For more information about the memory types of hotspots, see Corretto documentation.
Reserved and Committed metrics
NMT statistics reveal Reserved and Committed metrics. However, neither Reserved nor Committed can map used physical memory.
The following figure shows the mapping relationships among the Reserved and Committed metrics of virtual addresses, and physical addresses. The value of the Committed metric is always greater than the value of the Used metric. In this case, the Used metric is similar to the RSS metric of JVM processes.
Summary
The metrics collected by common Java application tools are mainly exposed by JMX. JMX exposes some memory pools that can be tracked within JVM. However, the sum of these memory pools cannot be mapped to the RSS metric of JVM processes.

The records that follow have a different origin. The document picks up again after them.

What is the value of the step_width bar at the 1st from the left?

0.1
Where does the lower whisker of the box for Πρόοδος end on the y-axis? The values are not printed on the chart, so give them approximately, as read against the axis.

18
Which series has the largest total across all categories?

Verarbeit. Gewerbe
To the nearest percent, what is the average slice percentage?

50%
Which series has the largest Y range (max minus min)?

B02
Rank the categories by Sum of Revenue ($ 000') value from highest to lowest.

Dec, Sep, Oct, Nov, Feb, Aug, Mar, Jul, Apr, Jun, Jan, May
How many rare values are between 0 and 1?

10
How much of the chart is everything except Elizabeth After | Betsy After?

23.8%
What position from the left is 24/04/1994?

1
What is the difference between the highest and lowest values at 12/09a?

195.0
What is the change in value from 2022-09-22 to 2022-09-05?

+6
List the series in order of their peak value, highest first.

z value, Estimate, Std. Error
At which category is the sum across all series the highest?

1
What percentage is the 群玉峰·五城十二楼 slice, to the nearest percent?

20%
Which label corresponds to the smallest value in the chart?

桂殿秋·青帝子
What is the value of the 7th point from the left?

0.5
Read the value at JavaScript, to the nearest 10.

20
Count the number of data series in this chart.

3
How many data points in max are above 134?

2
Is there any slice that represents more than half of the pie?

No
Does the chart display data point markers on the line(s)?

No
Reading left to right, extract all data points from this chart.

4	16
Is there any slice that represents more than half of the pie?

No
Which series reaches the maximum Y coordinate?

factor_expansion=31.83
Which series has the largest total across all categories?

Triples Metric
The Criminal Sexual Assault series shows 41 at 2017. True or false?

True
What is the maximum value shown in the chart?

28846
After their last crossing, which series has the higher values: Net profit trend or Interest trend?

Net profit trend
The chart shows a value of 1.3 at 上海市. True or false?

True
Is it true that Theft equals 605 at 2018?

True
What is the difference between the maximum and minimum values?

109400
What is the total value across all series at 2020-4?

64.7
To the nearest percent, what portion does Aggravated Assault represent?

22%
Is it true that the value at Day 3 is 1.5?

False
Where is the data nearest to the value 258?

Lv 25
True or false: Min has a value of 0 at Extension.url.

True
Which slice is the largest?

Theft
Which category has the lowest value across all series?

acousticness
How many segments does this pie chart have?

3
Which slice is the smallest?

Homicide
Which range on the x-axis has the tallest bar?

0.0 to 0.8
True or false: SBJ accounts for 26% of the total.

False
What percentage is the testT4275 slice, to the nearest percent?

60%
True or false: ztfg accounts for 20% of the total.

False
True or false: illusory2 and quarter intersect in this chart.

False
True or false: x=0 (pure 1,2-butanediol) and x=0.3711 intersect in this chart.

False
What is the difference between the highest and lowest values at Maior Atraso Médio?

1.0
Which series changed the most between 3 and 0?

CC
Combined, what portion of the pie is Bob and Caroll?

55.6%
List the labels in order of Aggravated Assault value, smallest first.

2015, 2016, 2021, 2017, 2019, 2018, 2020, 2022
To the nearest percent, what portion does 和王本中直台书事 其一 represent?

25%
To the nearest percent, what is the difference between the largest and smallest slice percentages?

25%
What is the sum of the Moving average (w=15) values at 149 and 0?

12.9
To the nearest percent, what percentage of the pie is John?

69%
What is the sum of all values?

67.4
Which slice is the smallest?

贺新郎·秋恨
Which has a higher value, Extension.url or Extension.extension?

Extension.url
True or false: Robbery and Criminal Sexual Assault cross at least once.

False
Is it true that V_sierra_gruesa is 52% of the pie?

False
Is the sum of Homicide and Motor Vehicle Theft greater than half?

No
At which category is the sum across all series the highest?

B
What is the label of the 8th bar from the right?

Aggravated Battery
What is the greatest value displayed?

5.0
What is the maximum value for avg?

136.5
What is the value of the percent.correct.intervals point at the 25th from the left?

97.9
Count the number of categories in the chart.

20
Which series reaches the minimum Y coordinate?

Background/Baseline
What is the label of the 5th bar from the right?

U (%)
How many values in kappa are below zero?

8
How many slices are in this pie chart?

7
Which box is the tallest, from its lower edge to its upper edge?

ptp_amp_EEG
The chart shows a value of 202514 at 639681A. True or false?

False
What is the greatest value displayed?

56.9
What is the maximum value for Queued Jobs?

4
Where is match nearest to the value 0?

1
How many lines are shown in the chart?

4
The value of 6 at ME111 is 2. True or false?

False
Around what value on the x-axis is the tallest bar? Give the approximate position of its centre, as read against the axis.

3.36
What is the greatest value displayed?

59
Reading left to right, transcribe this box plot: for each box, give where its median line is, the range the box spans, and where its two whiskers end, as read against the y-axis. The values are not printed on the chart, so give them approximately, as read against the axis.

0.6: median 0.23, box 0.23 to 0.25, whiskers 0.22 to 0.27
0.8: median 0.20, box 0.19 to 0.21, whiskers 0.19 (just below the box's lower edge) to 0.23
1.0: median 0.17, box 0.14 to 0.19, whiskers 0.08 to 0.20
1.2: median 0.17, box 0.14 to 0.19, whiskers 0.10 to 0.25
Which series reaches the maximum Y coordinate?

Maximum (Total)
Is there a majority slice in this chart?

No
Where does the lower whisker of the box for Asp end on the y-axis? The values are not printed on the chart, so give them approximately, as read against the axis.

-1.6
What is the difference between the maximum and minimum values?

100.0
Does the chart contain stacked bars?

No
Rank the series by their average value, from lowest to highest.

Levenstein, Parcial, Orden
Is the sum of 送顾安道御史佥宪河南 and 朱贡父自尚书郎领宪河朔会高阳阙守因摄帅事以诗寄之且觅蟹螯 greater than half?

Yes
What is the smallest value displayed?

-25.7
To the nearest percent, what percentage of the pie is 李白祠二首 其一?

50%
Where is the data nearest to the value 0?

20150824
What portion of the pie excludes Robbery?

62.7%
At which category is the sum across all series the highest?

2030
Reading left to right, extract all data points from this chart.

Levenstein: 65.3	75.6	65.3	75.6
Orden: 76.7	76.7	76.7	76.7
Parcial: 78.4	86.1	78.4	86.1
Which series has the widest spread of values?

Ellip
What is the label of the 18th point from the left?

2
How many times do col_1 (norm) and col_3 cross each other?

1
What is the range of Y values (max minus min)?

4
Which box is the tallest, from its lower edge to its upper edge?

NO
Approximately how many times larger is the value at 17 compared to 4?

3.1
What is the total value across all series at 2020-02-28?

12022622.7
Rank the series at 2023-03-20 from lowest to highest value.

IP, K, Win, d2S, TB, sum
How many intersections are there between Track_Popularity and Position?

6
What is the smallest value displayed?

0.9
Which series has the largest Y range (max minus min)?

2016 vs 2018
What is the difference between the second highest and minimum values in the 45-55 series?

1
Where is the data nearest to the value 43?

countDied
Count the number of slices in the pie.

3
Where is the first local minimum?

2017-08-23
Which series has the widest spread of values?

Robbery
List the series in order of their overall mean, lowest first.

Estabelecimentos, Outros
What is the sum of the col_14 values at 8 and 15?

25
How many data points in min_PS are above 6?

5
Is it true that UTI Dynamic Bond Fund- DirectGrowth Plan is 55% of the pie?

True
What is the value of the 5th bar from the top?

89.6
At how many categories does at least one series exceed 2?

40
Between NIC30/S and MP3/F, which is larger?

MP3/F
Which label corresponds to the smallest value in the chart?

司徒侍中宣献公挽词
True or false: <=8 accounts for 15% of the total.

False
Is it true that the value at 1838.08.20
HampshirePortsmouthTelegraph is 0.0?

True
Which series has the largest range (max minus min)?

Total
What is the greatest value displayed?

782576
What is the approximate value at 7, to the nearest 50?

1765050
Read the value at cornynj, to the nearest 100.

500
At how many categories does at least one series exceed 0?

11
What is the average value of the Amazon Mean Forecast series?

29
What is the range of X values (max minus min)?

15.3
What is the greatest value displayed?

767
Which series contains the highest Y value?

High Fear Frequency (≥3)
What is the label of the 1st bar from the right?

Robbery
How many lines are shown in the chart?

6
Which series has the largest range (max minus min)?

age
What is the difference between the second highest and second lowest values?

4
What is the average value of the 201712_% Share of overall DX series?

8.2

NMT exposes the details of the internal memory usage of JVM, but the measurement result is not the Used metric, but the Committed metric. Therefore, the total value of Committed may be slightly greater than the value of RSS.
NMT cannot track some memory outside JVM. For example, NMT cannot track the memory usage if Java programs have additional Malloc behaviors. In this case, the value of the RSS metric is greater than the memory usage data of NMT.
If the value of the Committed metric obtained by NMT and the value of the RSS metric are extremely different, memory leaks may have occurred.
You can use other NMT metrics for further troubleshooting:
Use NMT baseline and diff to troubleshoot in JVM areas.
Use NMT and pmap to troubleshoot memory issues outside JVM.